Many investors have been looking for ways to diversify their investments, seeking international options that provide a slightly higher return. Among the options for international investment is investments in emerging countries as a low-risk, high-return alternative. Brazil is one of those countries in which the possibility of applying can be verified.
According to the International Monetary Fund’s (IMF) year-end 2020 data, it is ranked as the twelfth-largest economy in the world, with a GDP of US $1.363 trillion, but it continues to climb back from a devastating recession that was fueled by political uncertainty, high unemployment rates, and inflation, not to mention the ongoing effects of the global COVID-19. pandemic.
Key Takeaways
- Brazil’s number-one export is soybeans. The country is the second-largest producer of iron ore in the world, and it produces more ethanol than Asia and Europe combined.
- Brazil has become a top-tier economy with a growing technology sector and an inward focus that should reduce commodity dependence.
- One of the primary risks of investing in Brazil is its political instability; it has a volatile political history that remains persistent even today.
- Opportunities to invest in Brazil include U.S.-listed ETFs, American depository receipts (ADRs), and securitizes listed on Brazil’s own stock exchange.
- High interest rates in the country and high inflation allow federal bonds to obtain high returns and with low risk
Benefits
Like most emerging markets, investing in Brazil involves a trade-off between risk and reward because political instability and commodity-dependence make it riskier than developed markets. International investors know Brazil best for its rich natural resources. According to the Observatory of Economic Complexity (OEC) Brazil’s number-one export is soybeans, and they account for nearly 14% of all the country’s exports, totaling $33.2 billion as of September 2020. In addition to its extensive offshore oil fields, the country is the second-largest producer of iron ore in the world, behind Australia, exporting $20.5 billion, and it produces more ethanol than Asia and Europe combined.
These resources help it cheaply produce a wide variety of industrial and consumer goods while serving as a key raw material supplier to countries like China, the U.S., and Argentina, which are its three top export destinations. China leads the way receiving $64.3 billion worth of Brazil exports, while the U.S. and Argentina are distant contenders at $29.3 billion $15.0 billion, respectively.
Brazil also has a relatively stable economy. After taking steps toward fiscal stability and liberalizing its economy in the 1990s, Brazil has become a top-tier economy with a growing technology sector and an inward focus that should reduce commodity dependence.
Risks
One of the primary risks of investing in Brazil is its political instability; they have a somewhat volatile political history that remains persistent even today. In 2015 and 2016, many officials were tied to criminal activities in conjunction with the partially state-owned oil giant Petrobras.

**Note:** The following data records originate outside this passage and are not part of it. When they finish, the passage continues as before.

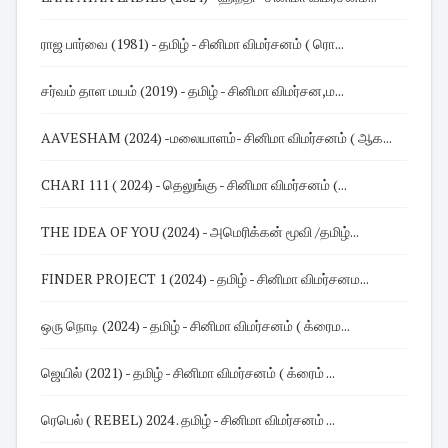
ராஜ பார்வை (1981) - தமிழ் - சினிமா விமர்சனம் ( ரொ...
சர்வம் தாள மயம் (2019) - தமிழ் - சினிமா விமர்சன,ம...
AAVESHAM (2024) -மலையாளம்- சினிமா விமர்சனம் ( ஆக...
CHARI 111 ( 2024) - தெலுங்கு - சினிமா விமர்சனம் (...
THE IDEA OF YOU (2024) - அமெரிக்கன் மூவி /தமிழ்...
FINDER PROJECT 1 (2024) - தமிழ் - சினிமா விமர்சனம...
ஒரு நொடி (2024) - தமிழ் - சினிமா விமர்சனம் ( க்ரைம...
ஜெயில் (2021) - தமிழ் - சினிமா விமர்சனம் ( க்ரைம் ...
ரெபெல் ( REBEL) 2024 . தமிழ் - சினிமா விமர்சனம் ...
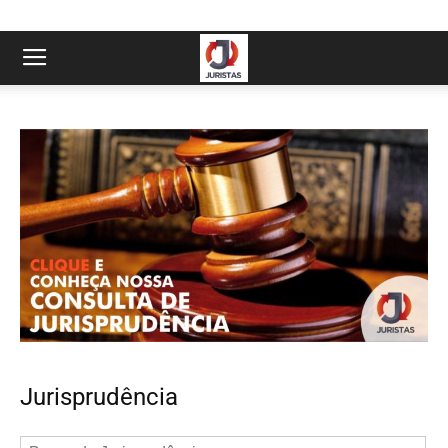
Jurisprudência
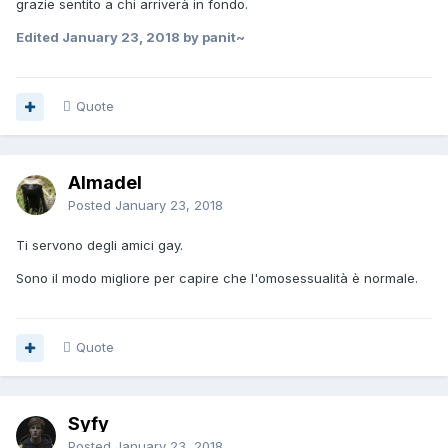
grazie sentito a chi arriverà in fondo.
Edited
January 23, 2018
by panit~
Quote
Almadel
Posted
January 23, 2018
Ti servono degli amici gay.
Sono il modo migliore per capire che l'omosessualità è normale.
Quote
Syfy
Posted
January 23, 2018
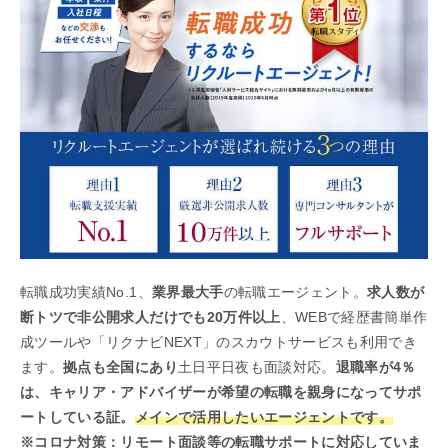
転職成功実績No.1、
業界最大手
の転職エージェント。
求人数が
断トツで非公開求人だけでも20万件以上
、WEBで経歴書簡単作
成ツールや「リクナビNEXT」のスカウトサービスも利用でき
ます。
拠点も全国にあり
土日平日夜も面談対応。
退職率が4％
は、キャリア・アドバイザーが希望の転職を親身になってサポ
ートしている証。
メインで活用したいエージェントです。
※コロナ対策：リモート面談等の転職サポートに対応していま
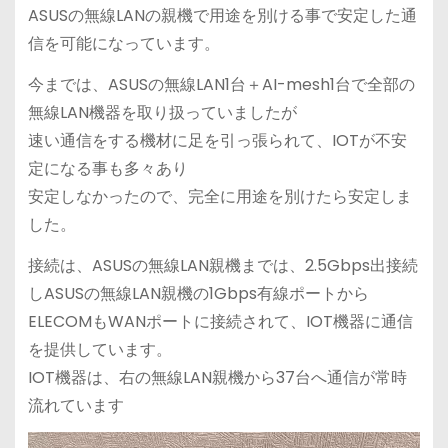
ASUSの無線LANの親機で用途を別ける事で安定した通
信を可能になっています。
今までは、ASUSの無線LAN1台＋AI-mesh1台で全部の
無線LAN機器を取り扱っていましたが
速い通信をする機材に足を引っ張られて、IOTが不安
定になる事も多々あり
安定しなかったので、完全に用途を別けたら安定しま
した。
接続は、ASUSの無線LAN親機までは、2.5Gbps出接続
しASUSの無線LAN親機の1Gbps有線ポートから
ELECOMもWANポートに接続されて、IOT機器に通信
を提供しています。
IOT機器は、右の無線LAN親機から37台へ通信が常時
流れています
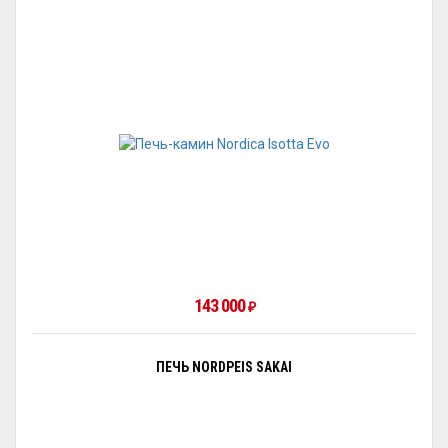
143 000
₽
ПЕЧЬ NORDPEIS SAKAI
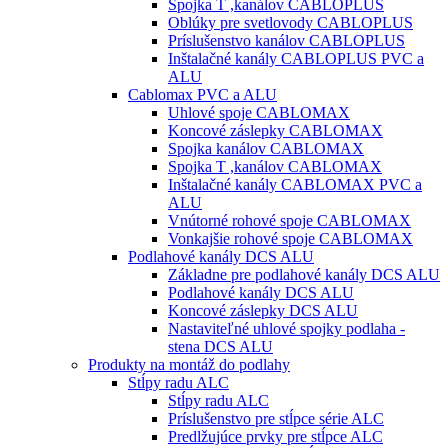
Spojka T ,kanálov CABLOPLUS
Oblúky pre svetlovody CABLOPLUS
Príslušenstvo kanálov CABLOPLUS
Inštalačné kanály CABLOPLUS PVC a
ALU
Cablomax PVC a ALU
Uhlové spoje CABLOMAX
Koncové záslepky CABLOMAX
Spojka kanálov CABLOMAX
Spojka T ,kanálov CABLOMAX
Inštalačné kanály CABLOMAX PVC a
ALU
Vnútorné rohové spoje CABLOMAX
Vonkajšie rohové spoje CABLOMAX
Podlahové kanály DCS ALU
Základne pre podlahové kanály DCS ALU
Podlahové kanály DCS ALU
Koncové záslepky DCS ALU
Nastaviteľné uhlové spojky podlaha -
stena DCS ALU
Produkty na montáž do podlahy
Stĺpy radu ALC
Stĺpy radu ALC
Príslušenstvo pre stĺpce série ALC
Predlžujúce prvky pre stĺpce ALC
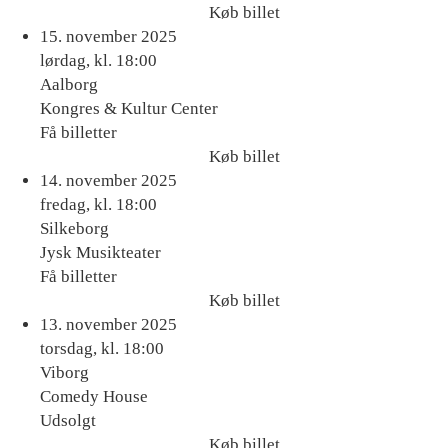
Køb billet
Køb
15. november 2025
billet
lørdag, kl. 18:00
Aalborg
Kongres & Kultur Center
Få billetter
Køb billet
Køb
14. november 2025
billet
fredag, kl. 18:00
Silkeborg
Jysk Musikteater
Få billetter
Køb billet
Køb
13. november 2025
billet
torsdag, kl. 18:00
Viborg
Comedy House
Udsolgt
Køb billet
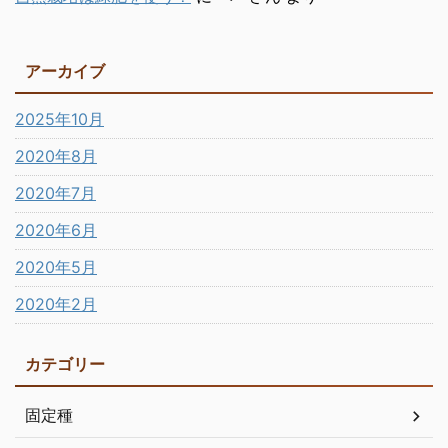
アーカイブ
2025年10月
2020年8月
2020年7月
2020年6月
2020年5月
2020年2月
カテゴリー
固定種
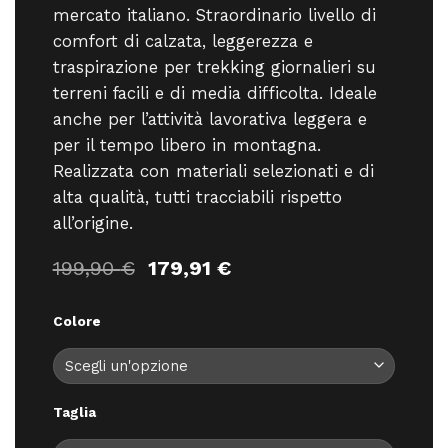
mercato italiano. Straordinario livello di
comfort di calzata, leggerezza e
traspirazione per trekking giornalieri su
terreni facili e di media difficolta. Ideale
anche per l’attività lavorativa leggera e
per il tempo libero in montagna.
Realizzata con materiali selezionati e di
alta qualità, tutti tracciabili rispetto
all’origine.
Il
Il
199,90
€
179,91
€
prezzo
prezzo
originale
attuale
Colore
era:
è:
199,90 €.
179,91 €.
Taglia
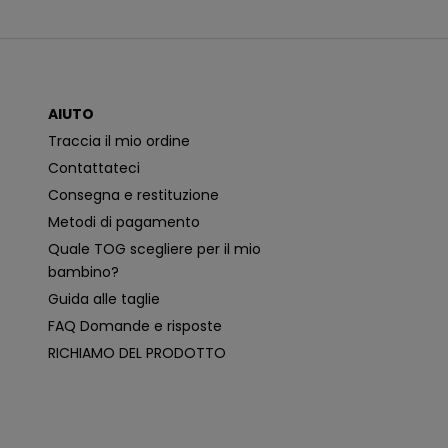
n
i
c
a
z
i
o
AIUTO
n
i
Traccia il mio ordine
p
i
Contattateci
ù
p
Consegna e restituzione
e
rt
Metodi di pagamento
i
n
Quale TOG scegliere per il mio
e
n
bambino?
ti
e
Guida alle taglie
p
e
FAQ Domande e risposte
r
s
RICHIAMO DEL PRODOTTO
o
n
a
li
z
z
a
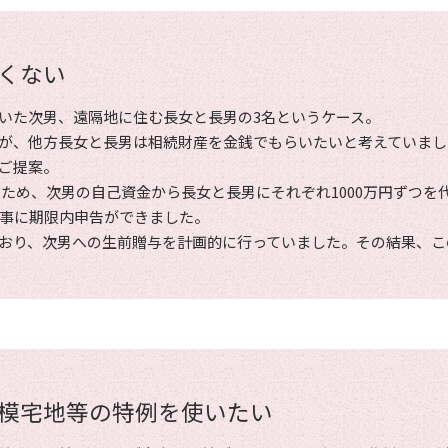
くない
いた次男、遠隔地に住む長女と長男の3名というケース。
が、他方長女と長男は相続財産を金銭でもらいたいと考えていまし
ご提案。
たため、次男の自己資金から長女と長男にそれぞれ1000万円ずつ
事に期限内申告ができました。
おり、次男への生前贈与を計画的に行っていました。その結果、こ
模宅地等の特例を使いたい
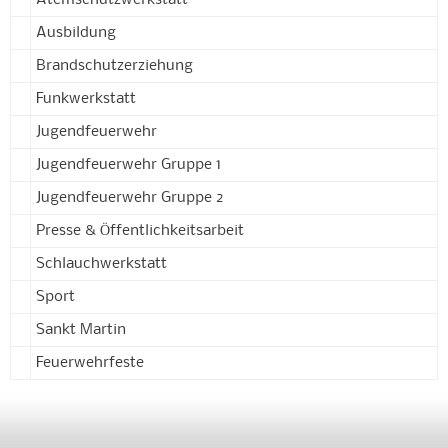
Atemschutzwerkstatt
Ausbildung
Brandschutzerziehung
Funkwerkstatt
Jugendfeuerwehr
Jugendfeuerwehr Gruppe 1
Jugendfeuerwehr Gruppe 2
Presse & Öffentlichkeitsarbeit
Schlauchwerkstatt
Sport
Sankt Martin
Feuerwehrfeste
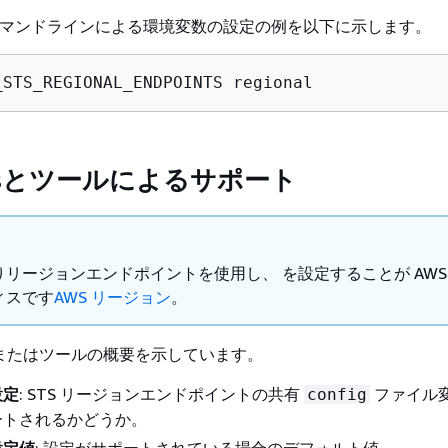
 のコマンドラインによる環境変数の設定の例を以下に示します。
_STS_REGIONAL_ENDPOINTS regional
DKsとツールによるサポート
リージョンエンドポイントを使用し、 を設定することが AWS
ィスです
AWS リージョン
。
 またはツールの概要を示しています。
設定
: STS リージョンエンドポイントの共有
ファイル
config
ートされるかどうか。
設定値
: 設定がサポートされている場合のデフォルト値。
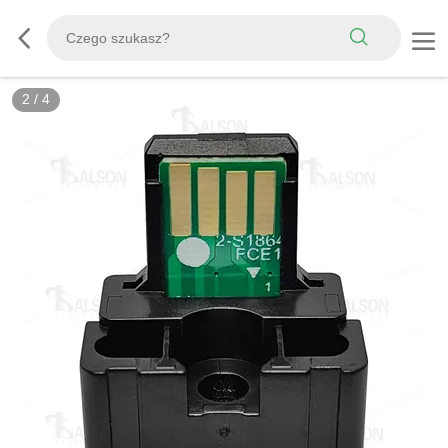
2
/
4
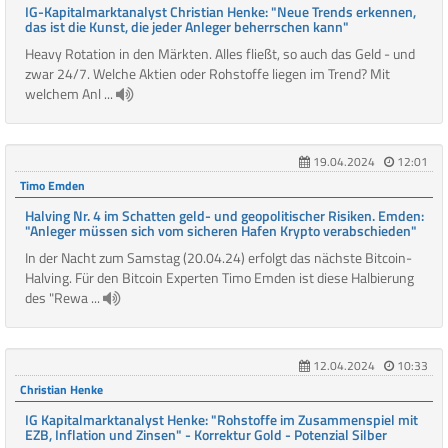
IG-Kapitalmarktanalyst Christian Henke: "Neue Trends erkennen,
das ist die Kunst, die jeder Anleger beherrschen kann"
Heavy Rotation in den Märkten. Alles fließt, so auch das Geld - und
zwar 24/7. Welche Aktien oder Rohstoffe liegen im Trend? Mit
welchem Anl ...
19.04.2024
12:01
Timo Emden
Halving Nr. 4 im Schatten geld- und geopolitischer Risiken. Emden:
"Anleger müssen sich vom sicheren Hafen Krypto verabschieden"
In der Nacht zum Samstag (20.04.24) erfolgt das nächste Bitcoin-
Halving. Für den Bitcoin Experten Timo Emden ist diese Halbierung
des "Rewa ...
12.04.2024
10:33
Christian Henke
IG Kapitalmarktanalyst Henke: "Rohstoffe im Zusammenspiel mit
EZB, Inflation und Zinsen" - Korrektur Gold - Potenzial Silber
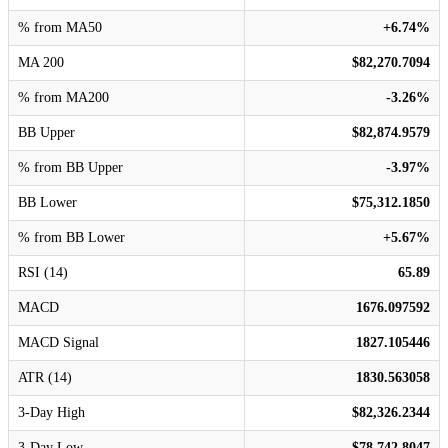
% from MA50
+6.74%
MA 200
$82,270.7094
% from MA200
-3.26%
BB Upper
$82,874.9579
% from BB Upper
-3.97%
BB Lower
$75,312.1850
% from BB Lower
+5.67%
RSI (14)
65.89
MACD
1676.097592
MACD Signal
1827.105446
ATR (14)
1830.563058
3-Day High
$82,326.2344
3-Day Low
$78,742.8047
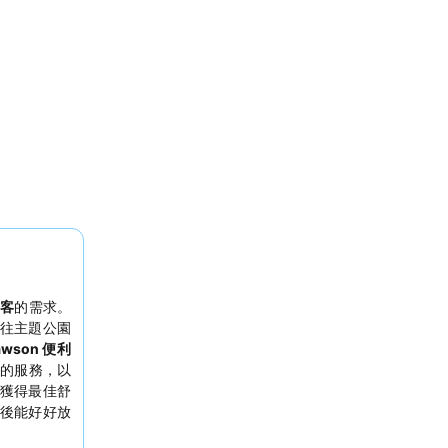
光客
的需求。
往主題公園
awson 便利
的服務，以
獲得最佳舒
後能好好放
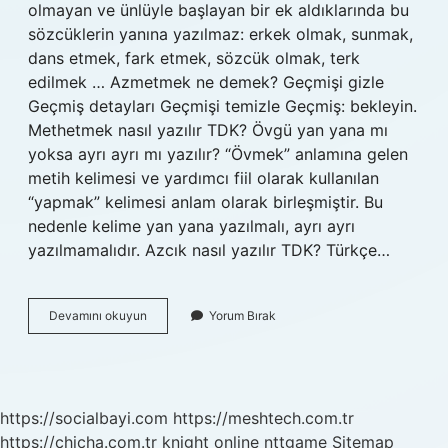
olmayan ve ünlüyle başlayan bir ek aldıklarında bu
sözcüklerin yanına yazılmaz: erkek olmak, sunmak,
dans etmek, fark etmek, sözcük olmak, terk
edilmek … Azmetmek ne demek? Geçmişi gizle
Geçmiş detayları Geçmişi temizle Geçmiş: bekleyin.
Methetmek nasıl yazılır TDK? Övgü yan yana mı
yoksa ayrı ayrı mı yazılır? “Övmek” anlamına gelen
metih kelimesi ve yardımcı fiil olarak kullanılan
“yapmak” kelimesi anlam olarak birleşmiştir. Bu
nedenle kelime yan yana yazılmalı, ayrı ayrı
yazılmamalıdır. Azcık nasıl yazılır TDK? Türkçe…
Azmetmek
Devamını okuyun
Yorum Bırak
Nasıl
Yazılır
https://socialbayi.com
https://meshtech.com.tr
https://chicha.com.tr
knight online
nttgame
Sitemap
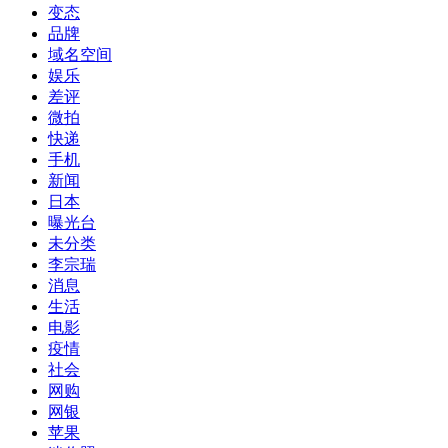
女星悬赏500万托黑帮拦截不雅照外传
3游客称因不随团购物 被踢出赴港旅行团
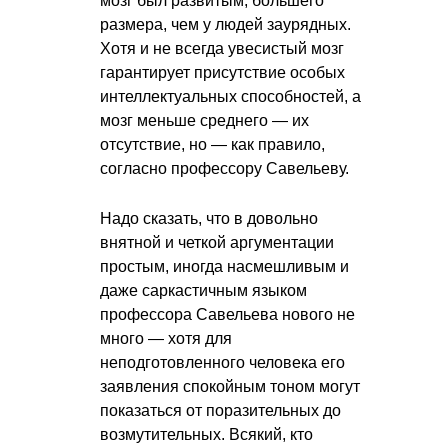
мозг был развитым, большего
размера, чем у людей заурядных.
Хотя и не всегда увесистый мозг
гарантирует присутствие особых
интеллектуальных способностей, а
мозг меньше среднего — их
отсутствие, но — как правило,
согласно профессору Савельеву.
Надо сказать, что в довольно
внятной и четкой аргументации
простым, иногда насмешливым и
даже саркастичным языком
профессора Савельева нового не
много — хотя для
неподготовленного человека его
заявления спокойным тоном могут
показаться от поразительных до
возмутительных. Всякий, кто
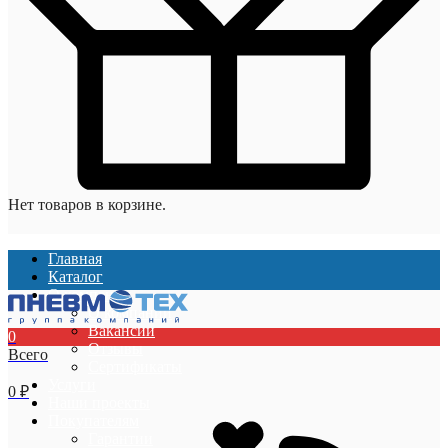
Нет товаров в корзине.
Главная
Каталог
О компании
О компании
Вакансии
0
Отзывы
Всего
Сертификаты
Услуги
0
₽
Наши проекты
Покупателям
Гарантии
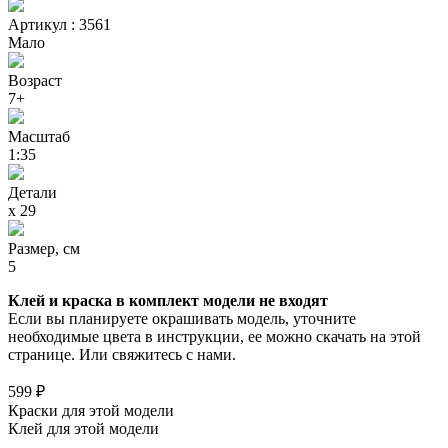
Артикул : 3561
Мало
Возраст
7+
Масштаб
1:35
Детали
х 29
Размер, см
5
Клей и краска в комплект модели не входят
Если вы планируете окрашивать модель, уточните
необходимые цвета в инструкции, ее можно скачать на этой
странице. Или свяжитесь с нами.
599 ₽
Краски для этой модели
Клей для этой модели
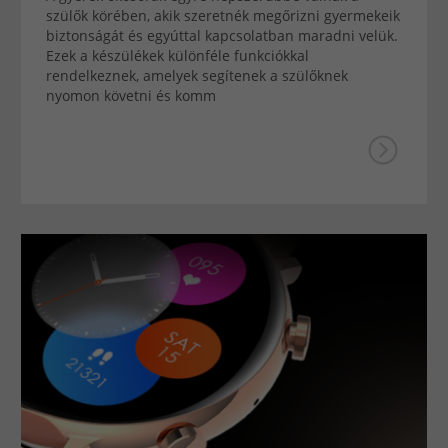
szülők körében, akik szeretnék megőrizni gyermekeik
biztonságát és egyúttal kapcsolatban maradni velük.
Ezek a készülékek különféle funkciókkal
rendelkeznek, amelyek segítenek a szülőknek
nyomon követni és komm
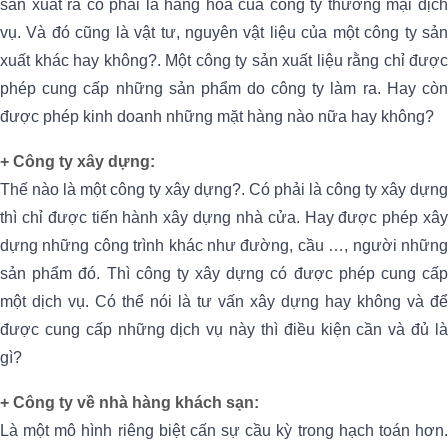
sản xuất ra có phải là hàng hóa của công ty thương mại dịch
vụ. Và đó cũng là vật tư, nguyên vật liệu của một công ty sản
xuất khác hay không?. Một công ty sản xuất liệu rằng chỉ được
phép cung cấp những sản phẩm do công ty làm ra. Hay còn
được phép kinh doanh những mặt hàng nào nữa hay không?
+ Công ty xây dựng:
Thế nào là một công ty xây dựng?. Có phải là công ty xây dựng
thì chỉ được tiến hành xây dựng nhà cửa. Hay được phép xây
dựng những công trình khác như đường, cầu …, người những
sản phẩm đó. Thì công ty xây dựng có được phép cung cấp
một dịch vụ. Có thể nói là tư vấn xây dựng hay không và để
được cung cấp những dịch vụ này thì điều kiện cần và đủ là
gì?
+ Công ty về nhà hàng khách sạn:
Là một mô hình riêng biệt cấn sự cầu kỳ trong hạch toán hơn.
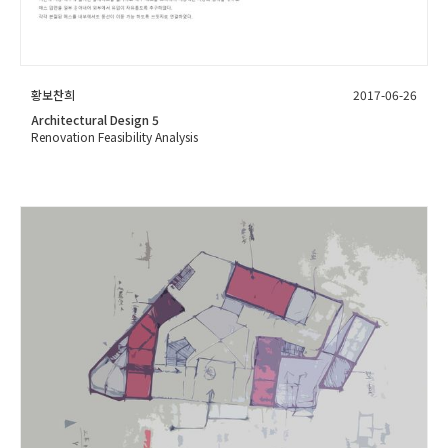
황보찬희
2017-06-26
Architectural Design 5
Renovation Feasibility Analysis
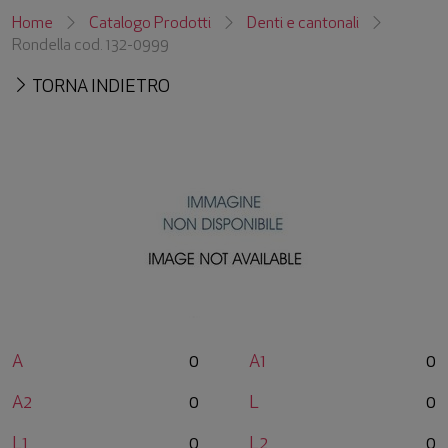
Home
Catalogo Prodotti
Denti e cantonali
Rondella cod. 132-0999
TORNA INDIETRO
A
0
A1
0
A2
0
L
0
L1
0
L2
0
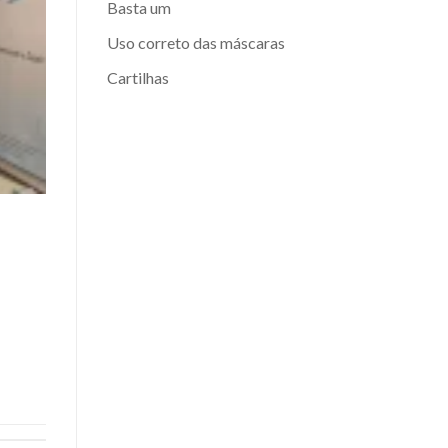
Basta um
Uso correto das máscaras
Cartilhas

These scandals led to then-president Dilma Rousseff being impeached and convicted in August 2016. Punishments against corporations involved in these scandals have limited some of their business opportunities, which has led to opportunities for foreign companies to step in and pick up where they left off.
Brazil is also more dependent on exports than developed countries like the U.S., while it also relies heavily on external financing. The commodity downturn has taken a toll on the economy as a result.
The Bottom Line
It is a good idea for any investor to diversify their portfolio, and one of the main ways to do so is by investing in internacional stocks. With a growing economy that’s recovering from a recession, Brazil is a country of interest for many potential investors. Before investing in Brazilian companies, it’s important to note the state of their political climate and the outlook of their export industry.